Une vidéo publiée sur Facebook par le Docteur Vincent Reliquet a suscité des réactions vives en affirmant qu’il n’avait pas eu de cas de cancer du sein parmi ses patientes depuis qu’il a commencé à prescrire de l’iode. Il déclare également que plusieurs confrères, dont un cardiologue, ont observé des résultats similaires concernant le cancer de la prostate. Selon lui, l’introduction massive de l’iode dans les traitements depuis 2022 aurait conduit à la disparition de deux cancers : celui de la prostate et celui du sein.
Contexte factuel
Le Docteur Vincent Reliquet est médecin généraliste à Tourcoing, avec plus de vingt ans d’expérience. Ancien urgentiste, il s’est tourné vers des approches thérapeutiques naturelles. Il est cofondateur de l’Association Internationale de Médecine Scientifique Indépendante et Bienveillante (AIMSIB) et a publié un livre intitulé Les pouvoirs de l’iode, où il conteste le consensus médical sur l’iode et évoque ses bienfaits potentiels dans la prévention de certains cancers.
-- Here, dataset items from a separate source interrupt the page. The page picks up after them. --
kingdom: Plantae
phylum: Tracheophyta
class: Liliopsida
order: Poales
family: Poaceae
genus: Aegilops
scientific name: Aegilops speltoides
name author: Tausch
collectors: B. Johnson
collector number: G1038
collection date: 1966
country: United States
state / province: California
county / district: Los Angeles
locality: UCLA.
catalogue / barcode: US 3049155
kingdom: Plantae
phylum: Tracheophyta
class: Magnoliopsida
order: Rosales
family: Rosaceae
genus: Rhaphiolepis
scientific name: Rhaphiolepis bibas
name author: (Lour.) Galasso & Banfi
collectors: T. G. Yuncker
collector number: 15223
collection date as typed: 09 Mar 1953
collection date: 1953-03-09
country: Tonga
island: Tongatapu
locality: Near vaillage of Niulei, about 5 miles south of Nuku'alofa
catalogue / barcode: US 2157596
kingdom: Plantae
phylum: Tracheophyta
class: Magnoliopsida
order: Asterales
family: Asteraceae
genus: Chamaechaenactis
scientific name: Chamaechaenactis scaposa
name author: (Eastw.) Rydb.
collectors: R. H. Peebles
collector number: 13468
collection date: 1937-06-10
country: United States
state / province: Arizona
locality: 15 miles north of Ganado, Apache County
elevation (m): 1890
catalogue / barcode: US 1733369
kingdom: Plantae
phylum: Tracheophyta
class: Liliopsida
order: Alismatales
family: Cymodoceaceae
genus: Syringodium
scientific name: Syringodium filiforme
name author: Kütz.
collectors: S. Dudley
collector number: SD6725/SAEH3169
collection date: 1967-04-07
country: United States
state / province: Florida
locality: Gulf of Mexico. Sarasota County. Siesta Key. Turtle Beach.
Cependant, il a été condamné en juin 2023 par l’Ordre des médecins à une interdiction d’exercer pendant trois ans, suite à des pratiques controversées.
Données ou statistiques
Les affirmations du Dr Reliquet sont mises en question par des experts. Le professeur Claude Linassier, oncologue à l’Institut national du cancer (INCa), souligne qu’il n’existe aucune preuve clinique chez l’homme soutenant l’idée que l’iode préviendrait ces cancers. Ni l’Organisation mondiale de la santé (OMS), ni l’INCa, ni d’autres institutions médicales reconnues ne recommandent l’utilisation de l’iode comme me préventive ou thérapeutique pour ces maladies.
Conséquence directe
Les experts mettent en garde contre l’utilisation de l’iode dans des indications non reconnues, qui pourrait nuire au fonctionnement de la thyroïde. Actuellement, l’iode est utilisé dans des contextes très spécifiques, comme le traitement par iode radioactif pour certains cancers de la thyroïde, mais pas pour le cancer du sein ou de la prostate.